**** Available data
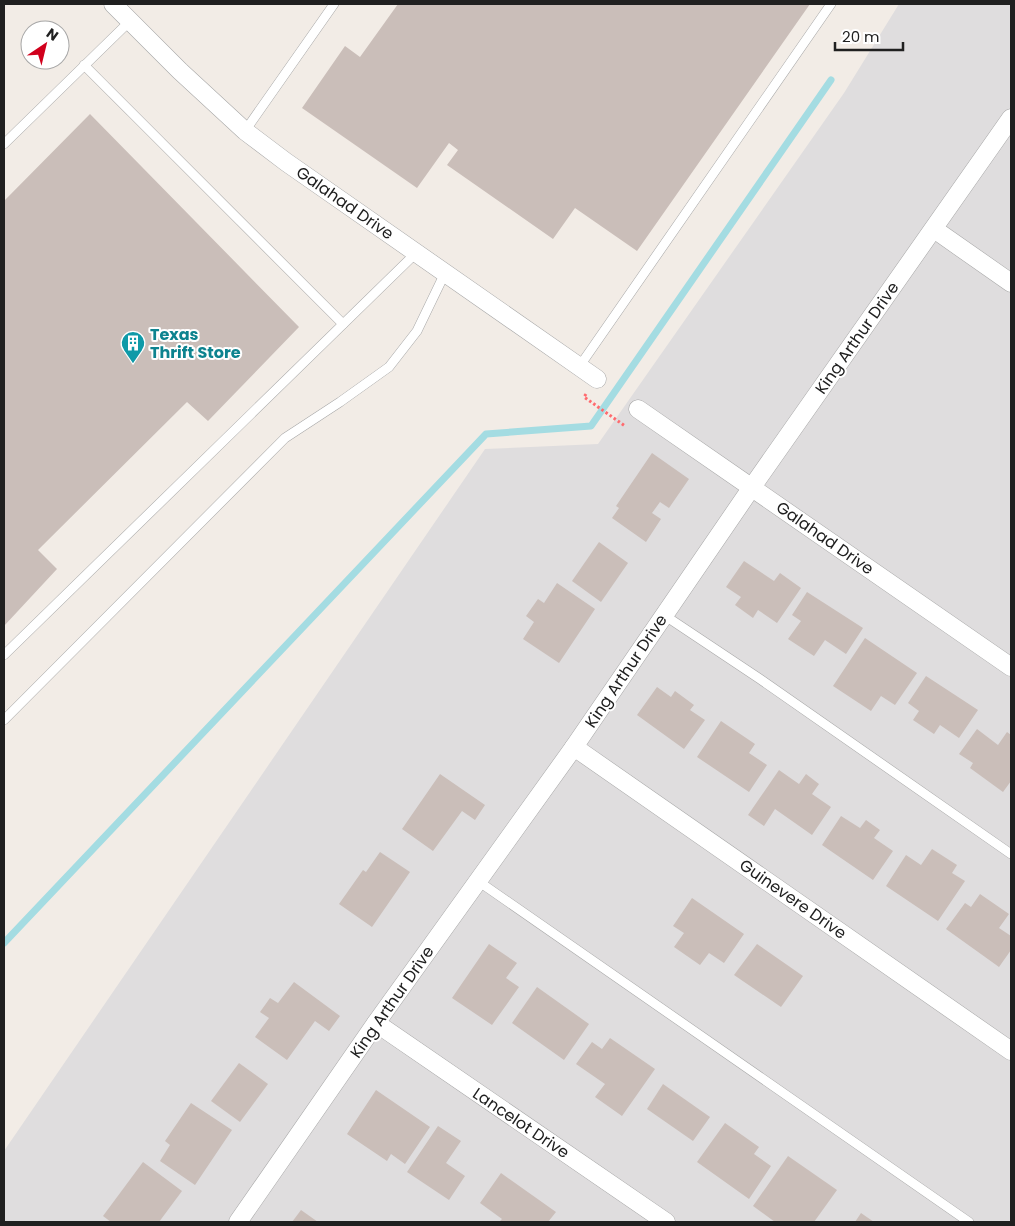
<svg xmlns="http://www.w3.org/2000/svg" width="1015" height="1226" font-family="Poppins,sans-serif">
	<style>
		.residential { fill: #dfddde }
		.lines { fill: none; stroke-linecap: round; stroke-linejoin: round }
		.stream { stroke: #a4dce2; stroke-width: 7 }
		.building { fill: #cabeb9 }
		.lane-casing { stroke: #a7a7a7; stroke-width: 10 }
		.street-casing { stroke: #a7a7a7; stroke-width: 19 }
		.path { stroke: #ff6a6e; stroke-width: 3; stroke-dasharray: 2.5 2.5; stroke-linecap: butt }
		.lane { stroke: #fff; stroke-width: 9 }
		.street { stroke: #fff; stroke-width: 18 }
		.labels { text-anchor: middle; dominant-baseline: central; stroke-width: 4; stroke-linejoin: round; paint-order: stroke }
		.street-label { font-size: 16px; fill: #202020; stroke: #fff }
		.culture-label { font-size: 16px; font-weight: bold; fill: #0d838f; stroke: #fff; text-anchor: start }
	</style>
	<rect width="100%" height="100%" fill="#f2ece6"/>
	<polygon class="residential" points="899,4 1011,4 1011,1222 4,1222 4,1151 485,449 598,444 844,93"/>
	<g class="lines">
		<polyline class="stream" points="4,943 486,434 591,426 831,80"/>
	</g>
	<g class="building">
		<polygon points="398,4 810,4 637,251 575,208 553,239 447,165 458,150 449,143 417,188 302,108 345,46 360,57"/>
		<polygon points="90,114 299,327 208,421 187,402 38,550 57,569 4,626 4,201"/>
		<polygon points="652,453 689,479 669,508 660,502 652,513 661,519 646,542 612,518 619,508 616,506"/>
		<polygon points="599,542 628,563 601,602 572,581"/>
		<polygon points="744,561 774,581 780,573 801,588 777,623 758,610 753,618 735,605 741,597 726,587"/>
		<polygon points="557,583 595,609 559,663 523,639 534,622 526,616 538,599 544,603"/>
		<polygon points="807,592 863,628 846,654 825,640 814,656 788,639 801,621 792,615"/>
		<polygon points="865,638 917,673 895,705 881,696 871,711 833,686"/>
		<polygon points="926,676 978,710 959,738 940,725 934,734 913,720 919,711 908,703"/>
		<polygon points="657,687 671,697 675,691 694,705 690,710 705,720 684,749 637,715"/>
		<polygon points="721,721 755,744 749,753 767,765 749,792 697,757"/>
		<polygon points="977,729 998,745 1007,732 1011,735 1011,781 1003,792 970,768 973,763 959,754"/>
		<polygon points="779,770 799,784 806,774 819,784 812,794 831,807 812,835 775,809 764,826 748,815"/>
		<polygon points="440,774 485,805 475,820 462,811 433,851 402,829"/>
		<polygon points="841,816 860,828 866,820 880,830 874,838 893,851 873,880 822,845"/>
		<polygon points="932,849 957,865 952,873 965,881 938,921 886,886 906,855 921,865"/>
		<polygon points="380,852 410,872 372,927 339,904 363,870 366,872"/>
		<polygon points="980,894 1009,914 999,928 1011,936 1011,950 999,967 946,929 965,903 971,907"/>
		<polygon points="692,898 744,934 724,963 709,953 700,965 674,947 684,933 673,926"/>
		<polygon points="489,944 517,963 506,978 519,987 492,1025 452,998"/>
		<polygon points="757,944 803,976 781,1007 734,975"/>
		<polygon points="294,982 340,1016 329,1031 315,1021 287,1060 255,1037 269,1018 260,1012 270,998 278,1003"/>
		<polygon points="537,987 589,1024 564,1060 512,1023"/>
		<polygon points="610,1038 655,1069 622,1116 595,1097 605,1084 576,1064 592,1042 602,1049"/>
		<polygon points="239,1063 268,1084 240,1122 211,1101"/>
		<polygon points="663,1084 710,1117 693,1141 647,1109"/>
		<polygon points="376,1090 430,1127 405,1164 391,1154 387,1161 347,1134"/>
		<polygon points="191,1103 232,1130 195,1185 160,1161 170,1145 165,1141"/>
		<polygon points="725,1123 759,1147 754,1154 771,1166 749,1199 697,1162"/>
		<polygon points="438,1126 461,1141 446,1163 465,1176 449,1200 407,1172"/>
		<polygon points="788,1156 837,1190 814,1222 775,1222 753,1206"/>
		<polygon points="143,1162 182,1191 159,1222 111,1222 103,1216"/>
		<polygon points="501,1173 556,1212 548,1222 499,1222 502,1219 480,1203"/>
		<polygon points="301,1210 318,1222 292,1222"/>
		<polygon points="861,1213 874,1222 855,1222"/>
	</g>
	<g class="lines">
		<g class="lane-casing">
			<g id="lane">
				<polyline points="84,65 343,324"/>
				<polyline points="245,131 334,4"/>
				<polyline points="4,144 130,21"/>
				<polyline points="579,367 831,4"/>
				<polyline points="664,615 760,679 1011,854"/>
				<polyline points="4,655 416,253"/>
				<polyline points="4,720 285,438 340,402 389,367 417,331 445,273"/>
				<polyline points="478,881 969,1222"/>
			</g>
		</g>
		<g class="street-casing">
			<g id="street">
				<polyline points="113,4 180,71 245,131 286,162 597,379"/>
				<polyline points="934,229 1011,283"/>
				<polyline points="638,409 1011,667"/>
				<polyline points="574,747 1011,1051"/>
				<polyline points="376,1023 666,1222"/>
				<polyline points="238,1222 376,1023 574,747 752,487 1011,118"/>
			</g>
		</g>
		<polyline class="path" points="586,394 584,397 625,426"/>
		<use href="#lane" class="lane"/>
		<use href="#street" class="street"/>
	</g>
	<defs>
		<g id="building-pin" transform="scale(1.25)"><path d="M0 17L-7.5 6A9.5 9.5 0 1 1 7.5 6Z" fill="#0f9aa8" stroke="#fff"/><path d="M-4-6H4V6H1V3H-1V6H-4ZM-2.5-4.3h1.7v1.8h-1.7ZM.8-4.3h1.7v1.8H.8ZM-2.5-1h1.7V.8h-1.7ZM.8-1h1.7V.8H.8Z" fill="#fff"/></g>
	</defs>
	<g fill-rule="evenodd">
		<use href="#building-pin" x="133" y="343"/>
	</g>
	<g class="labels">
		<g class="street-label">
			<text transform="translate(345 203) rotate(35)">Galahad Drive</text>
			<text transform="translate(857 338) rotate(-55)">King Arthur Drive</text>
			<text transform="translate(825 538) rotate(35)">Galahad Drive</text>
			<text transform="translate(626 671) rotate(-56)">King Arthur Drive</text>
			<text transform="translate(793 899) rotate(35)">Guinevere Drive</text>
			<text transform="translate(392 1002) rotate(-55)">King Arthur Drive</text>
			<text transform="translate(521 1123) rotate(34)">Lancelot Drive</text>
		</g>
		<g class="culture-label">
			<text x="150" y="334">Texas<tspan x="150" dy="18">Thrift Store</tspan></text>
		</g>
	</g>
	<rect width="1015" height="1226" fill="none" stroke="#202020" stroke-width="10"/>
	<g transform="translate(45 45) rotate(35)"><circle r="24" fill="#ffffff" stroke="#a6a6a6"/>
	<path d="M0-4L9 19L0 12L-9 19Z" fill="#d1001c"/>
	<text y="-8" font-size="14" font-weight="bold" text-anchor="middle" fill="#202020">N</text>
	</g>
	<path d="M835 42v8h68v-8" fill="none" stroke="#202020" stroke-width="2.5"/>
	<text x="842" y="42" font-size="15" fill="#202020" stroke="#ffffff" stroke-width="4" paint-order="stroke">20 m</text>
</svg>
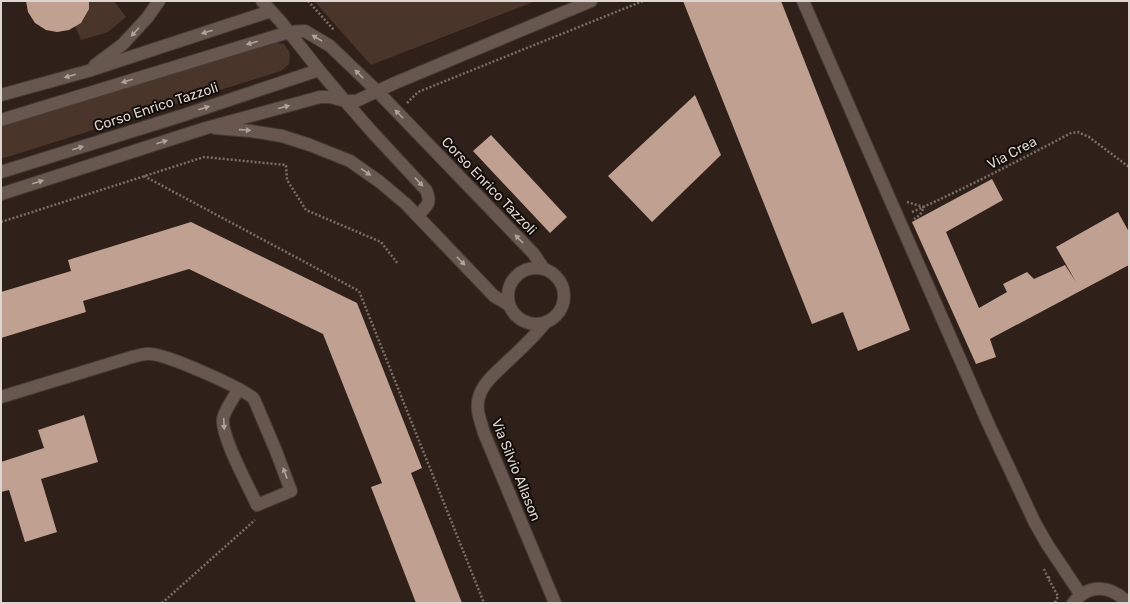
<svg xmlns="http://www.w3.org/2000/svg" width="1130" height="604" viewBox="0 0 1130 604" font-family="Rubik,sans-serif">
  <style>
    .green { fill: #4a352a }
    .building { fill: #bfa091 }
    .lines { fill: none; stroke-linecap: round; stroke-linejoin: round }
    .minor-casing { stroke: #473b36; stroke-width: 14 }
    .tertiary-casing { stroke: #473b36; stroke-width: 14 }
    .path { stroke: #7a6e68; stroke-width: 2.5; stroke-dasharray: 2 2; stroke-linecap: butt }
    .minor { stroke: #67574f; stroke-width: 12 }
    .tertiary { stroke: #67574f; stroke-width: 12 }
    .oneway { fill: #afa39c }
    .labels { text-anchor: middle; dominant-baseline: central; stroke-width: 4; stroke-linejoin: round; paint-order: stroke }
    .street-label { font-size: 14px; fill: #dfd5d0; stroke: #130d09 }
  </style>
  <rect width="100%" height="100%" fill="#2f211a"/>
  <path class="green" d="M89,1H114L126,17L108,32L81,40L75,26L89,9Z
    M314,1H536L371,65Z
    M272,42L284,44L290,53L289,64L281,71L1,159V127Z"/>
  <path class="building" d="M26,1H89V9L81,23L69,30L57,32L46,30L35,23L28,12Z
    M683,1H781L910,330L858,351L843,312L812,324Z
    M695,95L721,155L652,222L608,176Z
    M491,135L567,217L550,233L473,151Z
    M992,179L1003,200L946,232L979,308L1007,292L1003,284L1027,272L1034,279L1065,265L1076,282L1056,247L1118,212L1129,232V265L990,339L996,357L976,364L912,222Z
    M191,222L357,303L422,468L411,473L462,603H416L371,487L382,483L323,334L189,269L83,301L86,312L1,338V292L71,271L68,260Z
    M84,415L98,462L41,479L57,532L25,542L9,490L1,492V462L44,448L38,430Z"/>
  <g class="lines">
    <defs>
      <path id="minor" d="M262,1L281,22L319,70
        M95,65L123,44L147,18L159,1
        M377,91L533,253L544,269
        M1,95L88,71L271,11
        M215,128L251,131L282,136L310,145L350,161L380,182L406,204L494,296L509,305
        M1,194L206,128L320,97H330L345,101L374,134L426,190C432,203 427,206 418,215
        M508 296a28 28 0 1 1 56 0a28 28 0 1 1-56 0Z
        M545,323C534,337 521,349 508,361C498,371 483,382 479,397C475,409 481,422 484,433L555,603
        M1,397L132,357C138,356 145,353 150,354C166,354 243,388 254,399L276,451L291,491L257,505C249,487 221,437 223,419C224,411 234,397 239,389"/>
      <path id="tertiary" d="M803,1L988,423L1035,523L1047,544L1081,595
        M1,120L289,32L305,31L330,46L377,91
        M1,172L184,115L319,70L345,101H356L395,83L591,1
        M1073,603C1089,583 1111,585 1128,603"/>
    </defs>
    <use href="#minor" class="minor-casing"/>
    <use href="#tertiary" class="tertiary-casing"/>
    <path class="path" d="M308,1L334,30
      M407,103L418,92L643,1
      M144,176L359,291L484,603
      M907,202L924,207L920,215L914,219
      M912,212C966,188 1018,161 1071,133L1078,132L1089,137L1129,167
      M1,222L204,157L286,165L287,180L306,210L381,242L398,264
      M1044,569L1048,578
      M1050,577L1048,578L1058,596L1055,603
      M162,603L255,520"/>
    <use href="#minor" class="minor"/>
    <use href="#tertiary" class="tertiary"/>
  </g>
  <defs><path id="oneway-solid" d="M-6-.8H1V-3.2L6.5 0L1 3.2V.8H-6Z"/></defs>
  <g class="oneway">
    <use href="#oneway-solid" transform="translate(135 32) rotate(133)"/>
    <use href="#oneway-solid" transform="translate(207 32) rotate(162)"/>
    <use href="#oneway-solid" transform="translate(317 38) rotate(-149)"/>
    <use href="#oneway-solid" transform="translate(252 43) rotate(164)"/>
    <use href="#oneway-solid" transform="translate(359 74) rotate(-135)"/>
    <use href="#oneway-solid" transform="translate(70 76) rotate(164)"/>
    <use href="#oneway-solid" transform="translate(127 81) rotate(163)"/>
    <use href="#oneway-solid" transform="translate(284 107) rotate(-15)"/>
    <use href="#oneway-solid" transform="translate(204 108) rotate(-18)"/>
    <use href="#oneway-solid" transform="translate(399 114) rotate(-135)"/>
    <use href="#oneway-solid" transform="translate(245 130) rotate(4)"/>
    <use href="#oneway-solid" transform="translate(162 142) rotate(-18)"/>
    <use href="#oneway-solid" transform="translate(78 148) rotate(-17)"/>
    <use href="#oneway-solid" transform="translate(366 172) rotate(35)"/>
    <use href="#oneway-solid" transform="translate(38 182) rotate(-18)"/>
    <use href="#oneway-solid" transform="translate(419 182) rotate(47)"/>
    <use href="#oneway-solid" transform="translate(519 239) rotate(-134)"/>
    <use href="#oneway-solid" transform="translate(461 261) rotate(46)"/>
    <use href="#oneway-solid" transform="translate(224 424) rotate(87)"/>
    <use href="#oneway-solid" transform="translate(285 473) rotate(-110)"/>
  </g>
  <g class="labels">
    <g class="street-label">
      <text transform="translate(156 107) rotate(-18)">Corso Enrico Tazzoli</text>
      <text transform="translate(1012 153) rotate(-28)">Via Crea</text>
      <text transform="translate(489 186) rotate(46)">Corso Enrico Tazzoli</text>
      <text transform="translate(516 470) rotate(68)">Via Silvio Allason</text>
    </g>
  </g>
  <rect width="1130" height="604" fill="none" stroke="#dfd5d0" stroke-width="4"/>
</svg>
********
### Task goal:
In the entries above, find each line that includes the string "dasharray" and copy it.

### The answer:
		.path { stroke: #ff6a6e; stroke-width: 3; stroke-dasharray: 2.5 2.5; stroke-linecap: butt }
    .path { stroke: #7a6e68; stroke-width: 2.5; stroke-dasharray: 2 2; stroke-linecap: butt }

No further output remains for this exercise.